Output of Chinese Refined Zinc Rises 17 Nov 2017
According to China’s National Bureau of Statistics (NBS), Chinese refined zinc production climbed in October. NBS reports refined zinc production totalled 577kt during October, an increase of 7.4% month on month. Year-on-year output was 4.0% higher. The higher output has stemmed from a number of smelters now operating at or near capacity, including Jiangxi Copper’s 100ktpa JCC Jiujiang smelter, Shaanxi Non-ferrous’ 360ktpa Shaanxi Hanzhong and Xing’an Copper & Zinc’s 115ktpa Xing’an smelter. While Chinese zinc production has risen over the last two months, output over the first ten months of 2017, remains 2.1% below the comparable period in 2016 due to concentrate supply constraints. AME forecasts China will produce 6.1Mt of zinc in 2017, 2.6% lower than in 2016.
Supplementary Underground Feed Sees Production Rise at Los Filos, Mexico 17 Nov 2017
Leagold Mining has reported results from its Los Filos mine in Mexico for the September Quarter of 2017. Year-on-year gold production increased 2% to 47.8koz while all-in sustaining costs (AISC) rose 6% to US$993/oz. AME estimates that average grade placed rose 33% to 1.0g/t on the back of high-grade underground feed driving increased production, offsetting a 4% decline in tonnes leached and a 26% drop in recovery. Since Leagold acquired Los Filos from Goldcorp in April 2017, general and administrative costs have declined 54% to US$1.74/t whilst processing costs dropped 9% to US$7.4/t. Leagold cited improved utilisation rates and higher productivity of mining equipment during the Quarter. AME expects Los Filos to meet the mid-range of 2017 guidance of 185-200koz of gold. Access to the test mining area of the Bermejal underground is forecast during the first half of 2018.
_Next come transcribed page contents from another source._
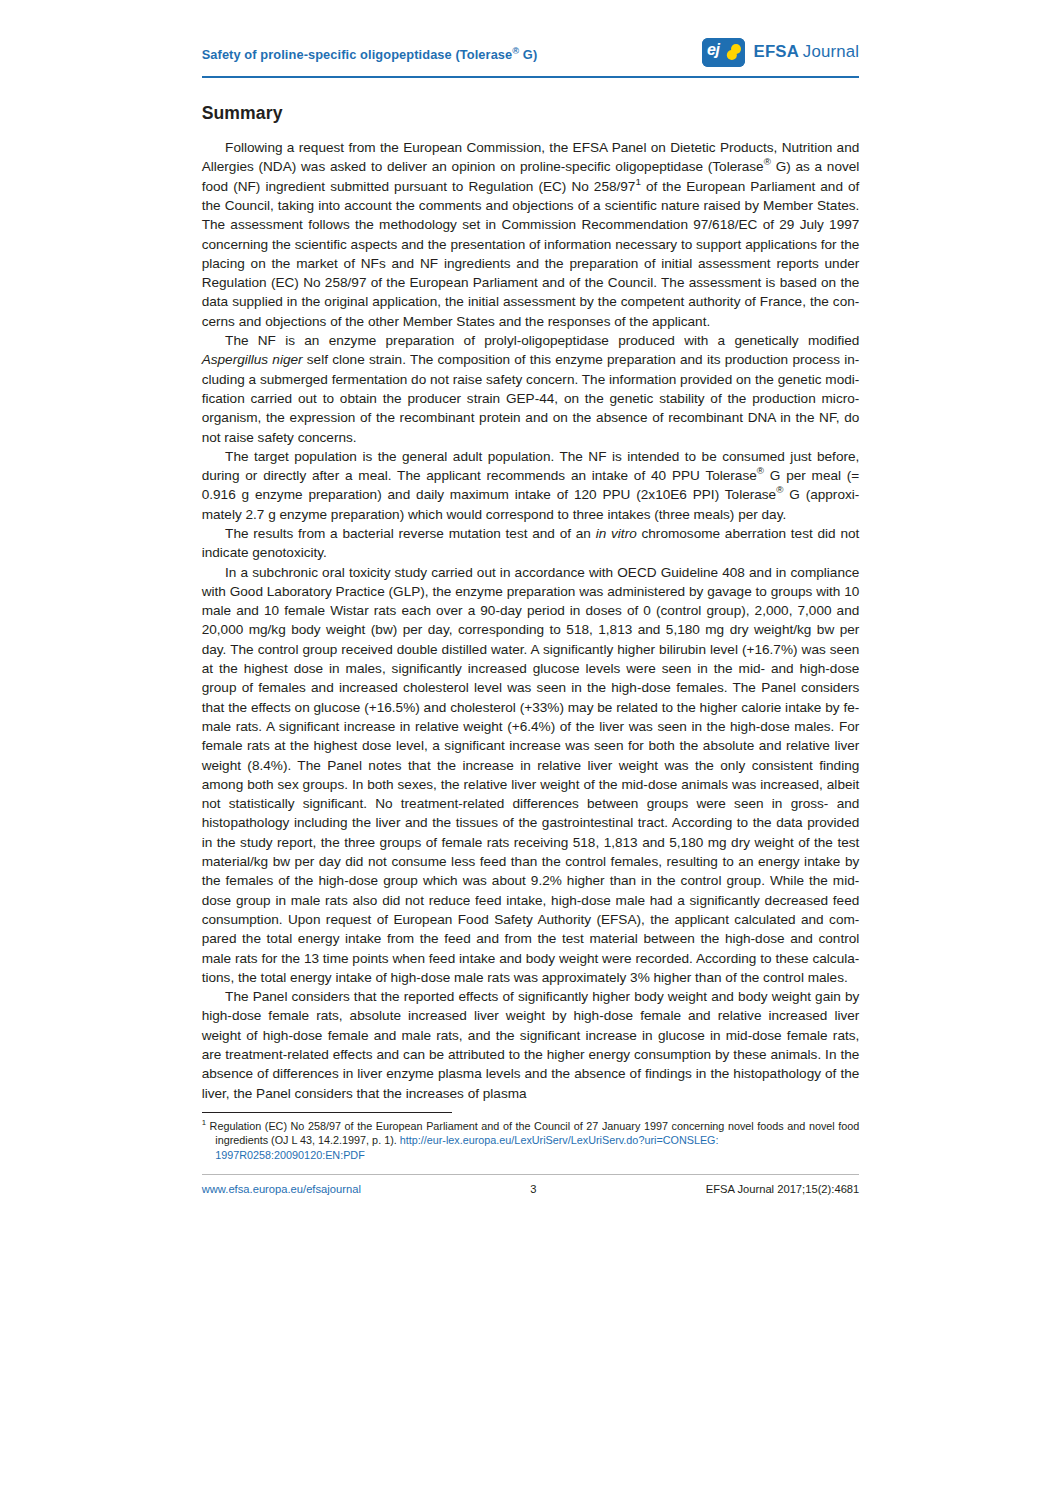Safety of proline-specific oligopeptidase (Tolerase® G)
EFSA Journal
Summary
Following a request from the European Commission, the EFSA Panel on Dietetic Products, Nutrition and Allergies (NDA) was asked to deliver an opinion on proline-specific oligopeptidase (Tolerase® G) as a novel food (NF) ingredient submitted pursuant to Regulation (EC) No 258/971 of the European Parliament and of the Council, taking into account the comments and objections of a scientific nature raised by Member States. The assessment follows the methodology set in Commission Recommendation 97/618/EC of 29 July 1997 concerning the scientific aspects and the presentation of information necessary to support applications for the placing on the market of NFs and NF ingredients and the preparation of initial assessment reports under Regulation (EC) No 258/97 of the European Parliament and of the Council. The assessment is based on the data supplied in the original application, the initial assessment by the competent authority of France, the concerns and objections of the other Member States and the responses of the applicant.
The NF is an enzyme preparation of prolyl-oligopeptidase produced with a genetically modified Aspergillus niger self clone strain. The composition of this enzyme preparation and its production process including a submerged fermentation do not raise safety concern. The information provided on the genetic modification carried out to obtain the producer strain GEP-44, on the genetic stability of the production microorganism, the expression of the recombinant protein and on the absence of recombinant DNA in the NF, do not raise safety concerns.
The target population is the general adult population. The NF is intended to be consumed just before, during or directly after a meal. The applicant recommends an intake of 40 PPU Tolerase® G per meal (= 0.916 g enzyme preparation) and daily maximum intake of 120 PPU (2x10E6 PPI) Tolerase® G (approximately 2.7 g enzyme preparation) which would correspond to three intakes (three meals) per day.
The results from a bacterial reverse mutation test and of an in vitro chromosome aberration test did not indicate genotoxicity.
In a subchronic oral toxicity study carried out in accordance with OECD Guideline 408 and in compliance with Good Laboratory Practice (GLP), the enzyme preparation was administered by gavage to groups with 10 male and 10 female Wistar rats each over a 90-day period in doses of 0 (control group), 2,000, 7,000 and 20,000 mg/kg body weight (bw) per day, corresponding to 518, 1,813 and 5,180 mg dry weight/kg bw per day. The control group received double distilled water. A significantly higher bilirubin level (+16.7%) was seen at the highest dose in males, significantly increased glucose levels were seen in the mid- and high-dose group of females and increased cholesterol level was seen in the high-dose females. The Panel considers that the effects on glucose (+16.5%) and cholesterol (+33%) may be related to the higher calorie intake by female rats. A significant increase in relative weight (+6.4%) of the liver was seen in the high-dose males. For female rats at the highest dose level, a significant increase was seen for both the absolute and relative liver weight (8.4%). The Panel notes that the increase in relative liver weight was the only consistent finding among both sex groups. In both sexes, the relative liver weight of the mid-dose animals was increased, albeit not statistically significant. No treatment-related differences between groups were seen in gross- and histopathology including the liver and the tissues of the gastrointestinal tract. According to the data provided in the study report, the three groups of female rats receiving 518, 1,813 and 5,180 mg dry weight of the test material/kg bw per day did not consume less feed than the control females, resulting to an energy intake by the females of the high-dose group which was about 9.2% higher than in the control group. While the mid-dose group in male rats also did not reduce feed intake, high-dose male had a significantly decreased feed consumption. Upon request of European Food Safety Authority (EFSA), the applicant calculated and compared the total energy intake from the feed and from the test material between the high-dose and control male rats for the 13 time points when feed intake and body weight were recorded. According to these calculations, the total energy intake of high-dose male rats was approximately 3% higher than of the control males.
The Panel considers that the reported effects of significantly higher body weight and body weight gain by high-dose female rats, absolute increased liver weight by high-dose female and relative increased liver weight of high-dose female and male rats, and the significant increase in glucose in mid-dose female rats, are treatment-related effects and can be attributed to the higher energy consumption by these animals. In the absence of differences in liver enzyme plasma levels and the absence of findings in the histopathology of the liver, the Panel considers that the increases of plasma
1 Regulation (EC) No 258/97 of the European Parliament and of the Council of 27 January 1997 concerning novel foods and novel food ingredients (OJ L 43, 14.2.1997, p. 1). http://eur-lex.europa.eu/LexUriServ/LexUriServ.do?uri=CONSLEG:
1997R0258:20090120:EN:PDF
www.efsa.europa.eu/efsajournal
3
EFSA Journal 2017;15(2):4681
German GDP Growth Estimates See 2.8% Growth for September Quarter 2017 17 Nov 2017
Flash estimates see Germany’s gross domestic product expanding 2.8% year on year in the September Quarter 2017, following the 2.3% growth in the June Quarter. This is the strongest pace of expansion since the March Quarter in 2014. In terms of quarter-on-quarter data, the September Quarter estimates see 0.8% growth. This followed 0.6% growth in the June Quarter and exceeded market expectations of 0.6% growth. Main contributions in the quarter came from improved fixed asset investment levels and net trade, as the September Quarter saw a bigger increase in exports than the increase in imports. Final consumption expenditure by both households and the general government remained stable. As Germany’s economic strength is positive for both the Euro and the global outlook, the pace of growth will strain against its capacity and place added inflationary pressures.